◆ **Data provided**
|---|

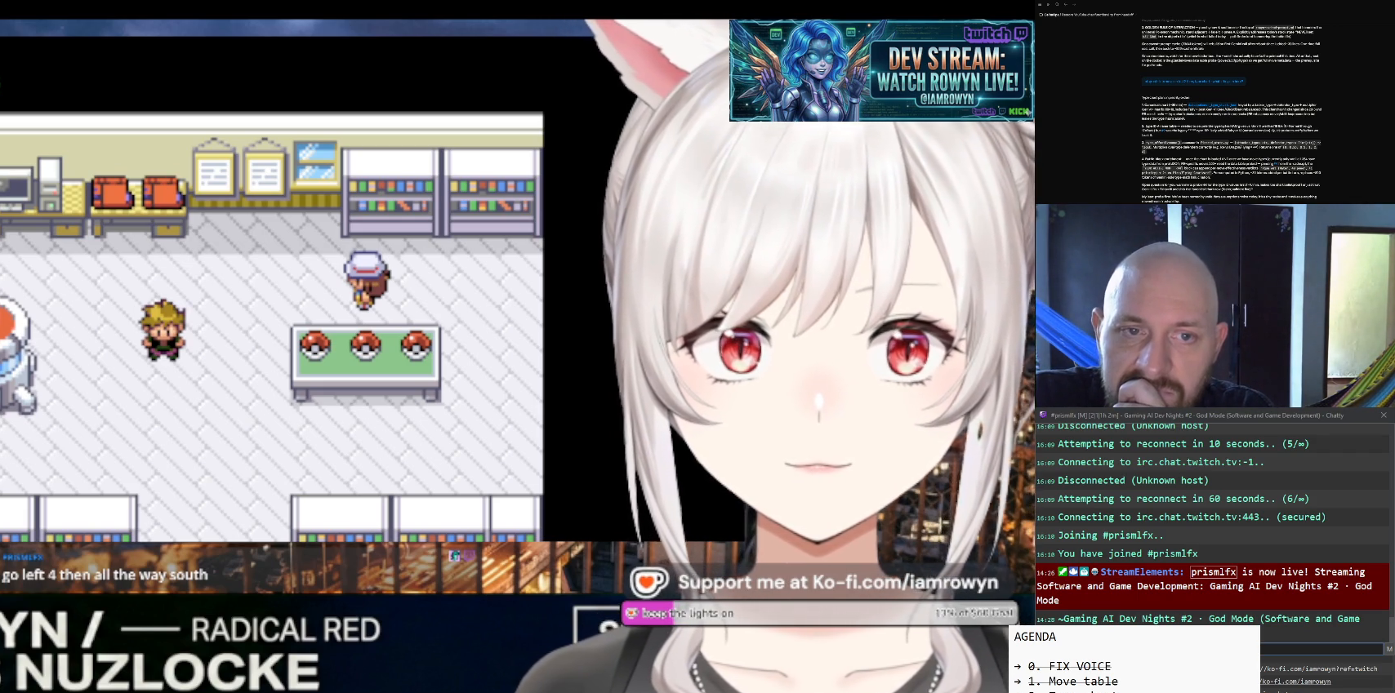
{"buttons": ["DPAD_LEFT"], "events": []}
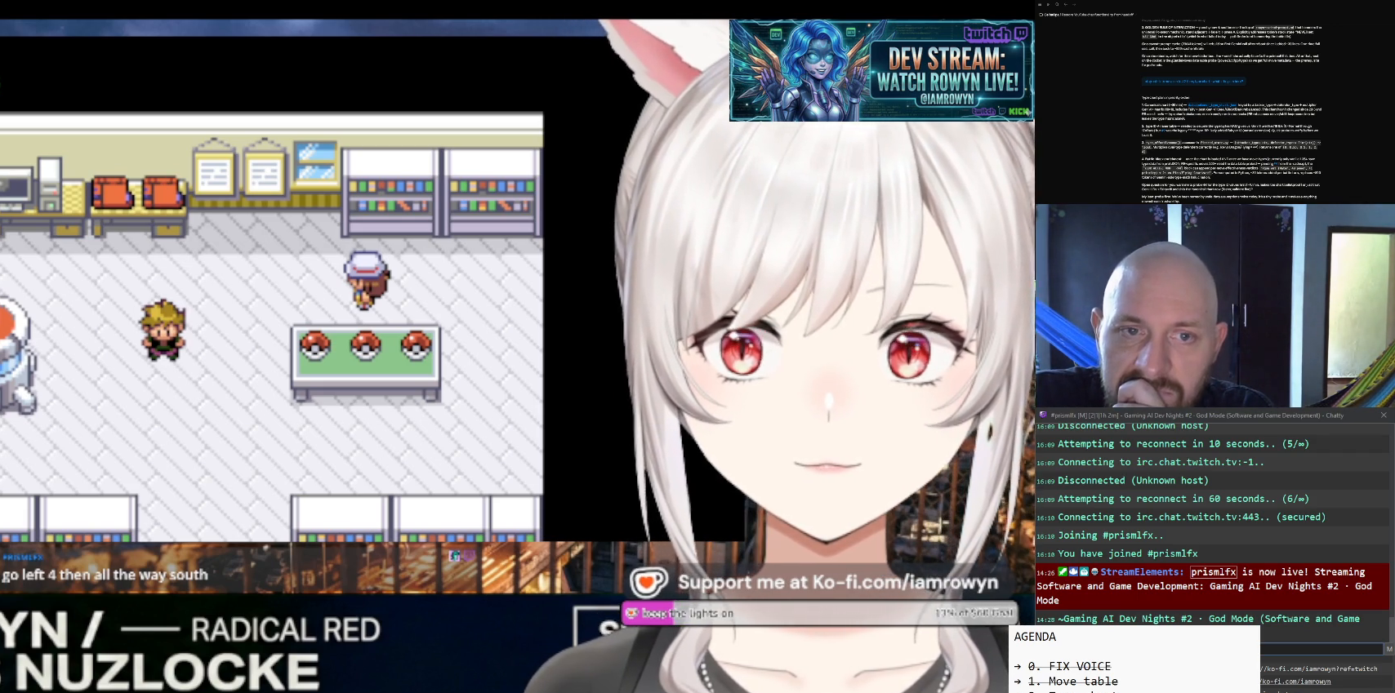
{"buttons": ["DPAD_LEFT"], "events": []}
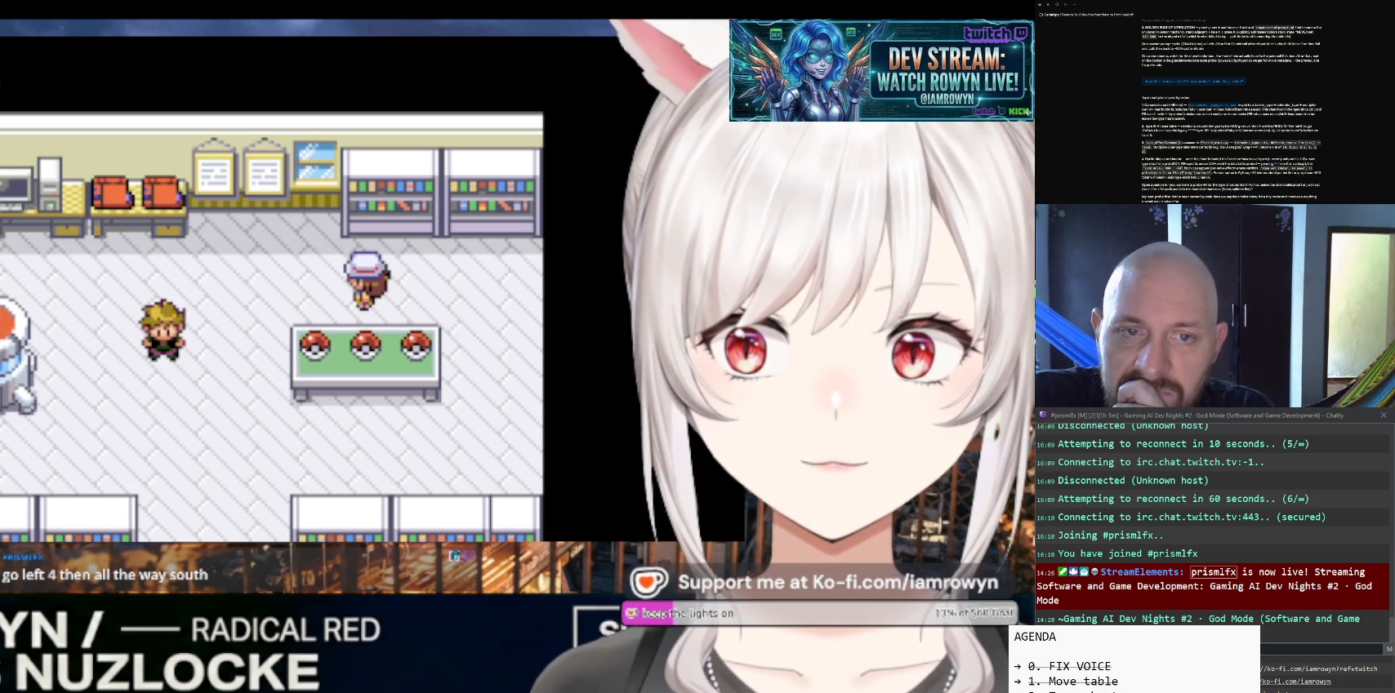
{"buttons": ["DPAD_LEFT"], "events": []}
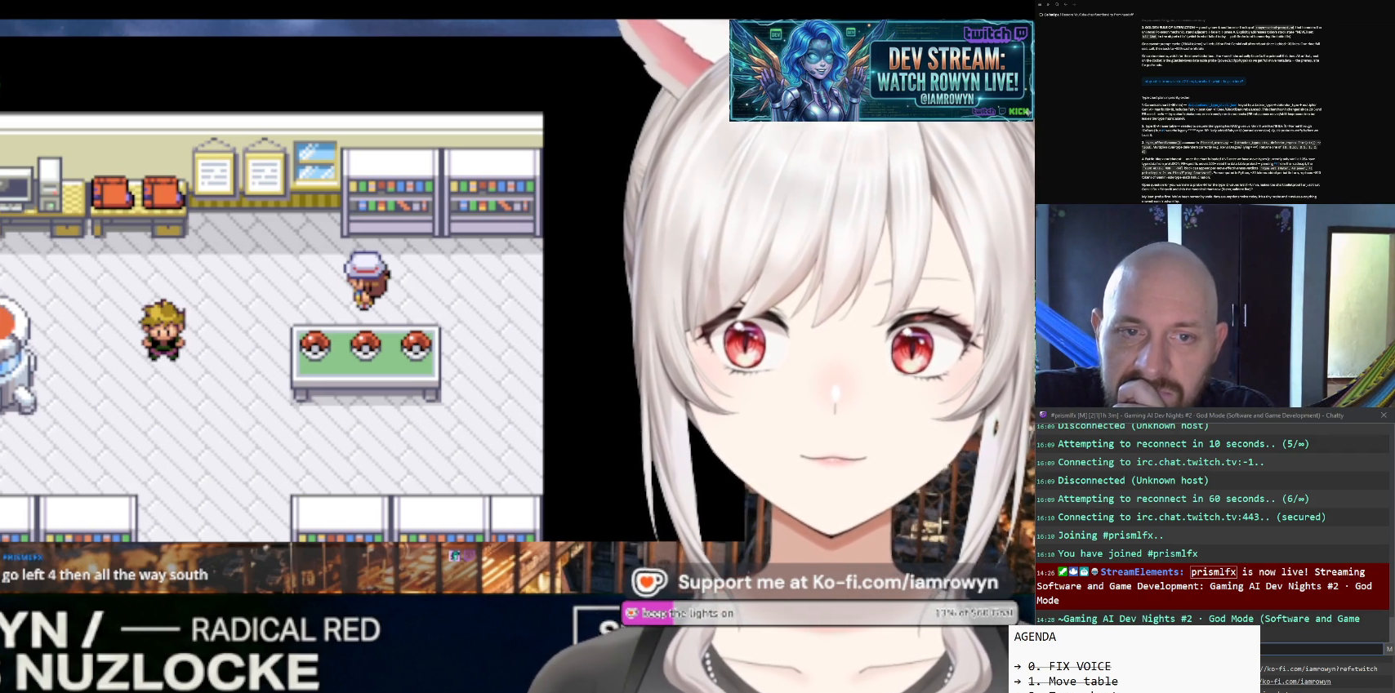
{"buttons": ["DPAD_LEFT"], "events": []}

|---|

◆ **Exercise instructions**
All lines above must be repeated exactly, and the pictures must be omitted.

◆ **Answer space**
{"buttons": ["DPAD_LEFT"], "events": []}
{"buttons": ["DPAD_LEFT"], "events": []}
{"buttons": ["DPAD_LEFT"], "events": []}
{"buttons": ["DPAD_LEFT"], "events": []}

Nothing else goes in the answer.